(Extracted page text data)
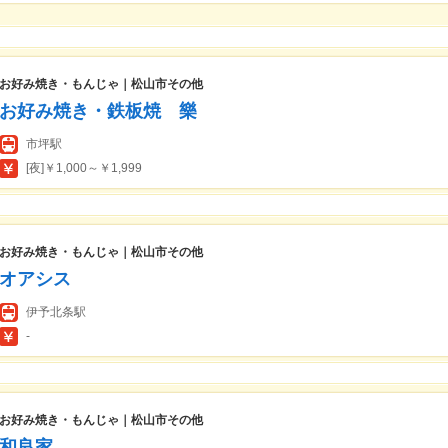
お好み焼き・もんじゃ｜松山市その他
お好み焼き・鉄板焼 樂
市坪駅
[夜]￥1,000～￥1,999
お好み焼き・もんじゃ｜松山市その他
オアシス
伊予北条駅
-
お好み焼き・もんじゃ｜松山市その他
和良家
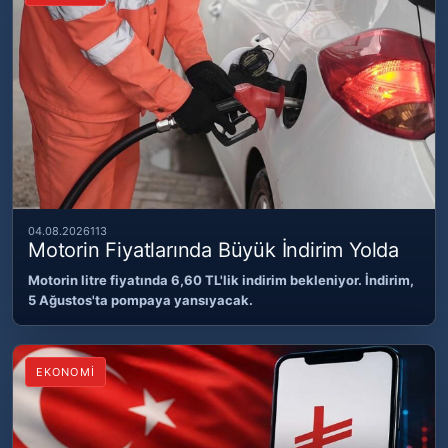
04.08.2026
113
Motorin Fiyatlarında Büyük İndirim Yolda
Motorin litre fiyatında 6,60 TL'lik indirim bekleniyor. İndirim,
5 Ağustos'ta pompaya yansıyacak.
EKONOMİ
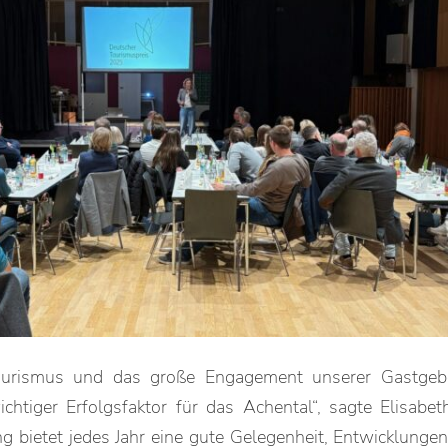
ourismus und das große Engagement unserer Gastgeb
chtiger Erfolgsfaktor für das Achental“, sagte Elisabeth
 bietet jedes Jahr eine gute Gelegenheit, Entwicklung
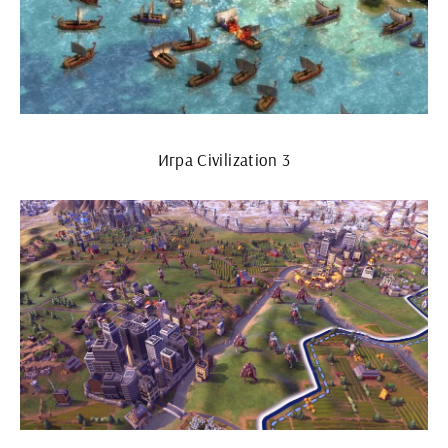
Игра Civilization 3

— Task brief —
Considering the entries above, how many lines contain "İndirim"? Give that number with nothing else.

— Solution for this exercise —
2